Le jeu de la Vie, la Scène et le Yoga

Nous sommes tous des magiciens ! Nous créons nos empires où bidonvilles nos tenues d’empereur ou de clochard.
Le Yogi, tel un « Diogène » se ballade nu dans sa vraie nature. Nul besoin d’artifice un oui est oui un non un non. Le passant éberlué par ce qu’il voit comme pauvreté chez l’ascète en oublie sa vraie nature. Il court de tenues en tenues, de paraître en apparences, d’illusions en projections.
« Nul ne va au théâtre pour voir la scène vide. Nul n’irait au cinéma pour fixer la blancheur de l’écran, nous voulons y voir des drames, ainsi que des vies s’écrouler, nous voulons sentir le frisson des amours, les pleurs des séparations et le baiser de la mort ».
C.Pisano, La contemplation du héros « Ils sont fatigués dans la multiplicité de leurs voies sans dire jamais : demeurons au repos » LA BIBLE, Isaïe,57-10
Si je cours dans ma pratique, si le seul mouvement m’agite, je ne laisse pas l’espace de la posture dans la posture. Je « stretche » comme je stress. Il me faut sentir le silence de l’asana dans le non effort du lâcher prise. Tenir, accueillir la prière posturale et lâcher l’esprit tout puissant qui cherche la perfection ou l’échec.
Accepter le « c’est tendu » et pas le « J’ai mal » de réaction. Respirer, ses points d’ancrage. Aspirer l’éther dans le corps en aspirant les chevilles vers le haut, lorsque la flegme et la pesanteur l’écrase vers l’avant ou le bas. Inviter la Terre en insistant sur ses appuis pour amener la stabilité lorsque l’esprit s’agite et la posture vacille. Faire naître les éléments pour les équilibrer selon la ligne médiane, véritable « Guru » du postural : Droite-gauche, devant-derrière , en haut -en bas. Et puis y établir sa demeure et pas simplement un «beau » corps. Sentez comment vous êtes dans votre tête et pas dans vos pieds, comment à force de ruminer la haut, vous n’êtes plus dans l’ancrage et l’action.
Sentez comment vous avez quittez la réalité pour le virtuel et re-connectez vous.
Respirez pour survivre ou respirer pour décupler son potentiel ?
Ouvrir le sternum en invitant sa puissance pour ne pas bomber le dos dans la dépression.
Le corps est l’esprit, l’esprit est le corps. Aligner le corps, l’esprit et l’âme. Tel est le Yoga, tel est le chemin !
« Le corps est mon temple, les asana sont me prières. Chaque asana vous enseigne l’art du silence
Chaque asana est libre. Diffuser cette liberté partout. » BKS IYENGAR

S’entraîner à regarder ce corps avec les yeux du témoin au lieu de prendre:
« un soin extrême à protéger cette garde-robe de préjugés, de croyances, qui créent une forme et me figent dans une structure que j’appelle mon corps ». C.Pisano

De la naissance où, je ne suis qu’une vibration, nous cristallisons, tétanisons le flux pour devenir quelqu’un. Lorsque je parle d’une posture d’enfant après un « Savasana », c’est pour vous rappeler à ce bon souvenir de votre insouciance, effervescence et fluidité de vos corps enfantins.
Par le Yoga, vous ressentez ce corps vibrant ou solidifié. La simple contemplation, de la totale évanescence, de la non-substance de ce corps dans la spontanéité et l’innocence du non jugement est le Yoga. Lorsque la tension apparaît dans l’asana, je la déroule dans l’acceptation du souffle et du lâcher prise. Lorsque le plaisir m’envahit dans l’asana, je l’admire sans le retenir et le diffuse dans mon corps.

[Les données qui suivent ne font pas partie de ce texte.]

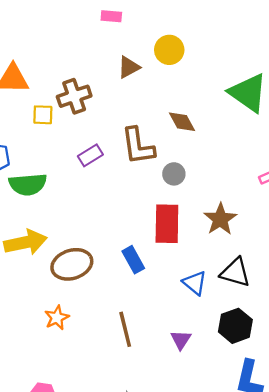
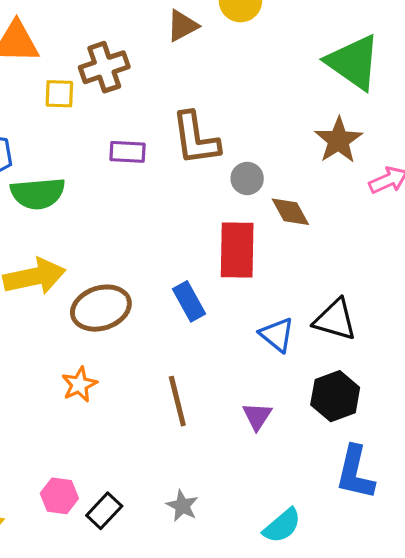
brown diamond: (182, 122) -> (290, 212), moved
purple rectangle: (90, 155) -> (128, 152), turned 35
brown star: (220, 219) -> (339, 140), moved

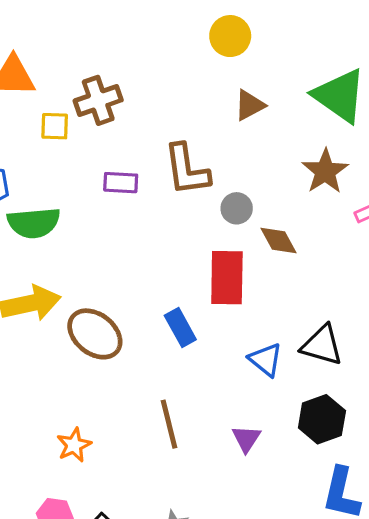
brown triangle: (182, 26) -> (250, 105), moved
brown ellipse: (101, 308) -> (95, 334), turned 56
orange star: (79, 384) -> (74, 445), moved

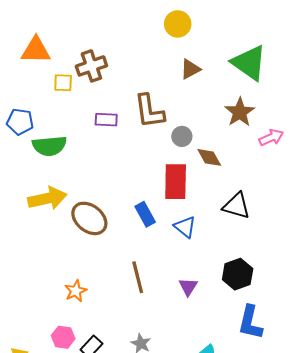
black triangle: (322, 345) -> (237, 206), moved
blue triangle: (266, 360) -> (185, 227), moved

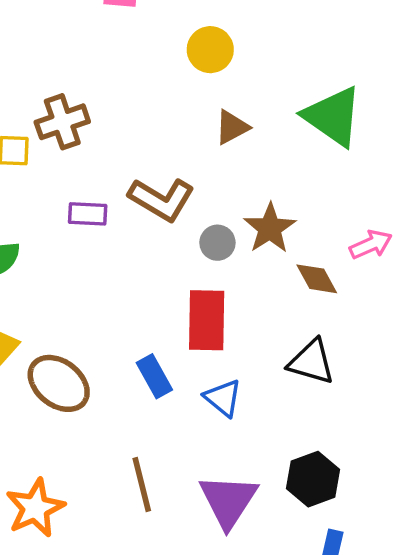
brown L-shape: (149, 111) -> (162, 199), turned -51
brown star: (240, 112) -> (270, 228), moved
brown diamond: (209, 157) -> (317, 279), moved
purple triangle: (188, 287) -> (228, 501), size x1.8
orange star: (76, 291) -> (35, 508), size x1.5

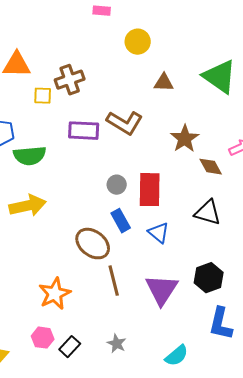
yellow circle: (210, 50) -> (138, 42), moved
brown triangle: (232, 127) -> (164, 83), turned 30
purple rectangle: (88, 214) -> (84, 131), size x1.4
gray circle: (217, 243) -> (117, 185), moved
brown ellipse: (59, 383) -> (93, 244), moved

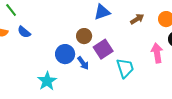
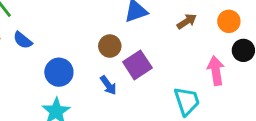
blue circle: (65, 54) -> (59, 72), moved
cyan trapezoid: (125, 68) -> (187, 101), moved

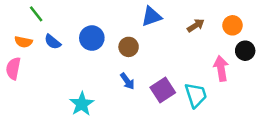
purple square: (137, 65) -> (163, 90), moved
blue circle: (59, 72) -> (92, 38), moved

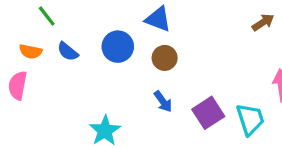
blue triangle: (151, 16) -> (158, 19), moved, turned 40
brown arrow: (196, 25) -> (263, 22), moved

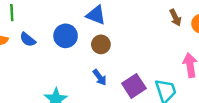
green line: (47, 16) -> (12, 13), turned 35
brown arrow: (263, 22) -> (175, 18), turned 98

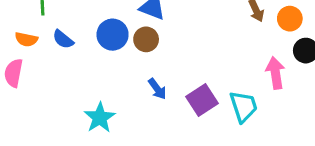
brown circle: (101, 44) -> (146, 39), moved

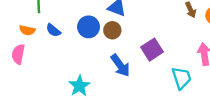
blue arrow: (157, 89) -> (120, 65), size x1.5
purple square: (202, 100) -> (152, 50), moved

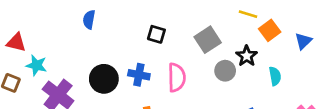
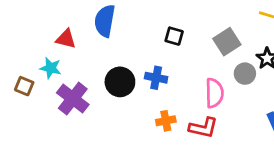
blue semicircle: (89, 20) -> (105, 21), size x1.6
red triangle: (16, 42) -> (66, 39), moved
pink semicircle: (177, 77) -> (214, 93), moved

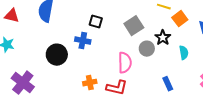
red triangle: (66, 39) -> (12, 16), moved
blue cross: (156, 78) -> (83, 41), moved
purple cross: (73, 99) -> (23, 83), moved

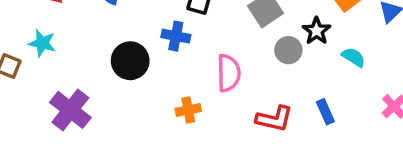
cyan semicircle: (184, 53) -> (353, 57), turned -48
pink semicircle: (125, 63) -> (229, 73), moved
red L-shape: (117, 88) -> (274, 119), moved

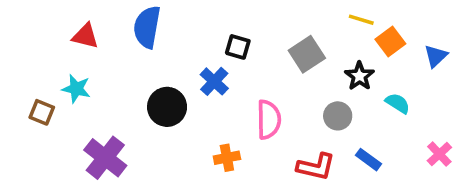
blue cross: (176, 36) -> (214, 81), turned 32
gray circle: (288, 50) -> (338, 116), moved
blue rectangle: (325, 112) -> (369, 160), turned -30

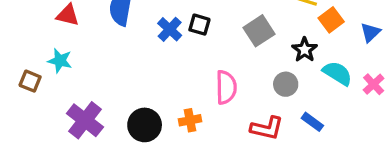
blue cross: (214, 81) -> (170, 29), moved
cyan semicircle: (398, 103) -> (337, 73), size x1.4
black circle: (167, 107) -> (145, 125), moved
pink cross: (439, 154) -> (374, 84), moved

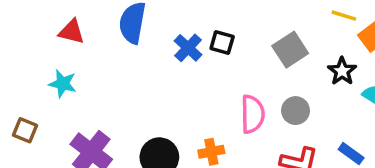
brown square: (30, 81) -> (25, 130), moved
gray circle: (286, 84) -> (296, 111), moved

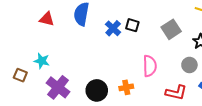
cyan star: (63, 84) -> (42, 61), moved
gray circle: (296, 111) -> (189, 65), moved

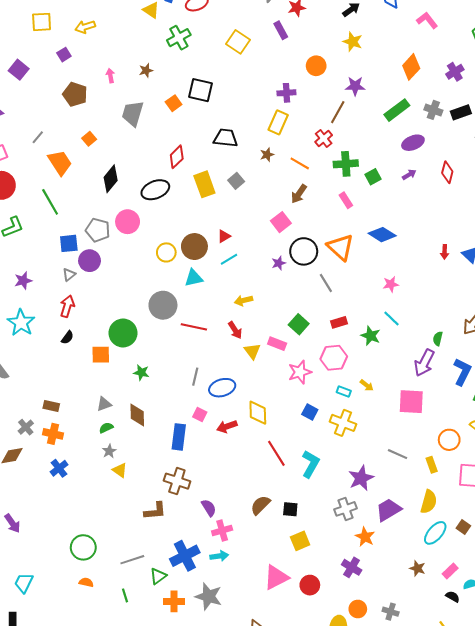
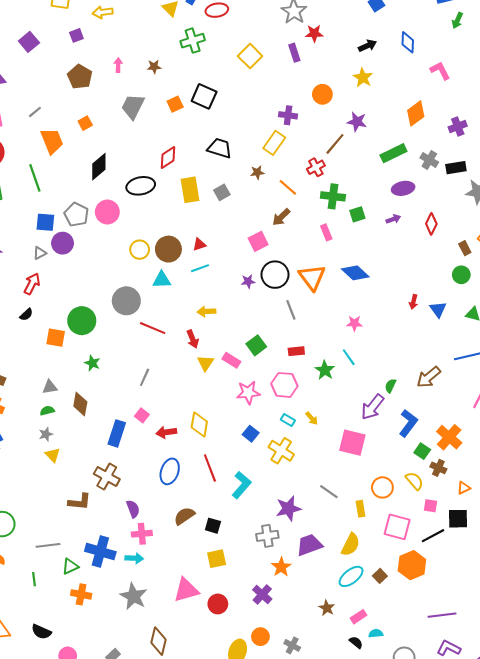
blue ellipse: (222, 388) -> (170, 471), moved, turned -65
blue cross: (185, 556) -> (100, 552), turned 32
gray star: (209, 596) -> (134, 596), moved

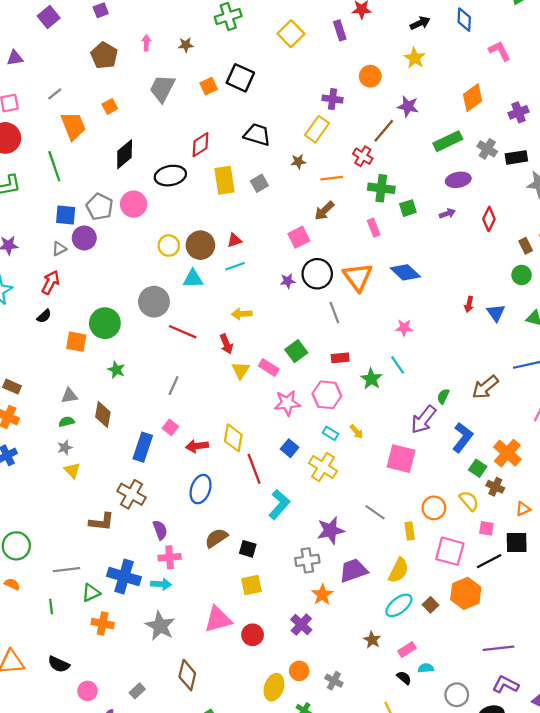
red cross: (316, 167) -> (363, 156), turned -30
orange line: (288, 187) -> (332, 178), turned -48
red line: (210, 468) -> (254, 469), moved

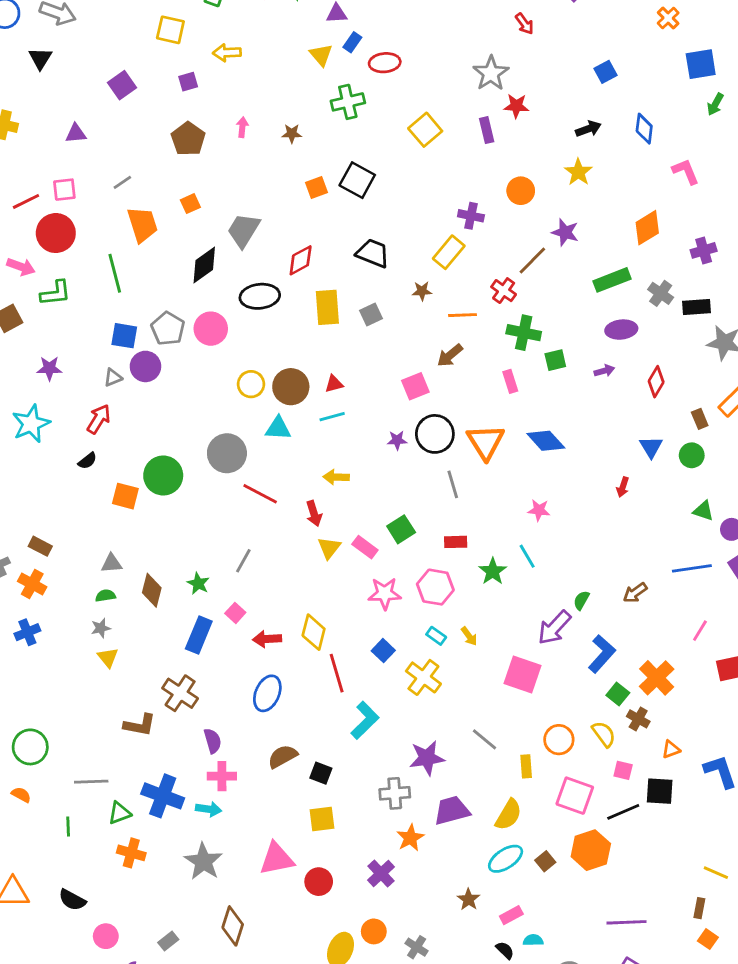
gray trapezoid: (162, 88) -> (243, 230), moved
blue triangle: (496, 313) -> (651, 447), moved
green star: (116, 370) -> (198, 583), moved
brown arrow: (485, 387) -> (635, 593), size x0.7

« L’exploration du processus de solidification de la semence de Siva …est le rituel de consécration du corps, où l’on ne met plus l’accent sur ce dernier ». C.Pisano
Le corps, le « Sarira » et ses différentes enveloppes dans le Yoga, doivent devenir la scène, le lieu d’exploration de vos états de conscience. Une simple contemplation pour se révéler libres de surimposition, de saisie.
« Nous portons encore en nous, comme un murmure, l’insouciance de ces corps d’enfants où tout n’était qu’ effervescence, fluidité des mouvements déployant des mudra spontanées, des gestes sacrés, dans la joie comme dans les pleurs. Nous portons encore en nous, toujours présente, la célébration légère de nos rondes enfantines, où nous étions ivres de notre propre pleinitude ».